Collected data
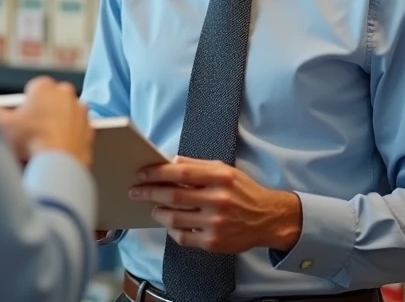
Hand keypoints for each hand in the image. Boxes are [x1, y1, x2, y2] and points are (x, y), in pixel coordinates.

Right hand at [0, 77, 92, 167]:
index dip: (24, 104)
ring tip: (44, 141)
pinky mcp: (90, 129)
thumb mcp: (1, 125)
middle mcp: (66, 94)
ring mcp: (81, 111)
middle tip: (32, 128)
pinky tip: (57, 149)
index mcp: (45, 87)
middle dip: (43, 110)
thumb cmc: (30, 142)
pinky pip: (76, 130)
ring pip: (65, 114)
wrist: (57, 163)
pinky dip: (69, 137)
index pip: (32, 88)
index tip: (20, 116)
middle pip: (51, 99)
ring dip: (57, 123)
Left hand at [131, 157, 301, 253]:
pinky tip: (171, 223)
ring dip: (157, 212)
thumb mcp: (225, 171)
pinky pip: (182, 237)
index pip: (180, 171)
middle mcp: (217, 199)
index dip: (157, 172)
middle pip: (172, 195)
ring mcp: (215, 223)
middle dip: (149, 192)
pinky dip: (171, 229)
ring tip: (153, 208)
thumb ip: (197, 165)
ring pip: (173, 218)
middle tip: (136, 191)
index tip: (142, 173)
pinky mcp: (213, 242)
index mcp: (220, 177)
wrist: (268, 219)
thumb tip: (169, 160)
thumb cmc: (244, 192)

...

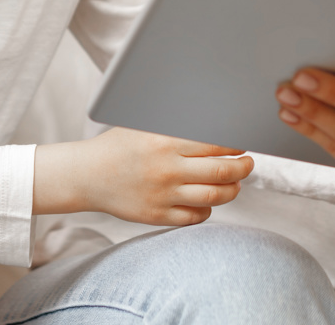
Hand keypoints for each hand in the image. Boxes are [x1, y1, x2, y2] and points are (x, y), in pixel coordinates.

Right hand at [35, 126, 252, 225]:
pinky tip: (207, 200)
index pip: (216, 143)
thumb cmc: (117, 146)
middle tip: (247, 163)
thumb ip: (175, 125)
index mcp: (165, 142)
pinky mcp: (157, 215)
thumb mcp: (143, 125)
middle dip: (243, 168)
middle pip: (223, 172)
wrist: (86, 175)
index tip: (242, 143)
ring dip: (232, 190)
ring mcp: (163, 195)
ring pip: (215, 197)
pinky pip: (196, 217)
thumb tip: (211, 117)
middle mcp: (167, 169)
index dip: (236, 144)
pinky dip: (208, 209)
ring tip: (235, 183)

## [What this task involves]
One stretch of the lines above is wanted, from the line that contains "pinky pip: (182, 237)" through the line that contains "thumb cmc: (244, 192)". Output it exactly.

## [Written response]
pinky pip: (182, 237)
index pip: (180, 171)
middle mcp: (217, 199)
index dip: (157, 172)
middle pip: (172, 195)
ring mcp: (215, 223)
middle dip: (149, 192)
pinky dip: (171, 229)
ring tip: (153, 208)
thumb ip: (197, 165)
ring pip: (173, 218)
middle tip: (136, 191)
index tip: (142, 173)
pinky mcp: (213, 242)
index mcp: (220, 177)
wrist: (268, 219)
thumb tip: (169, 160)
thumb cmc: (244, 192)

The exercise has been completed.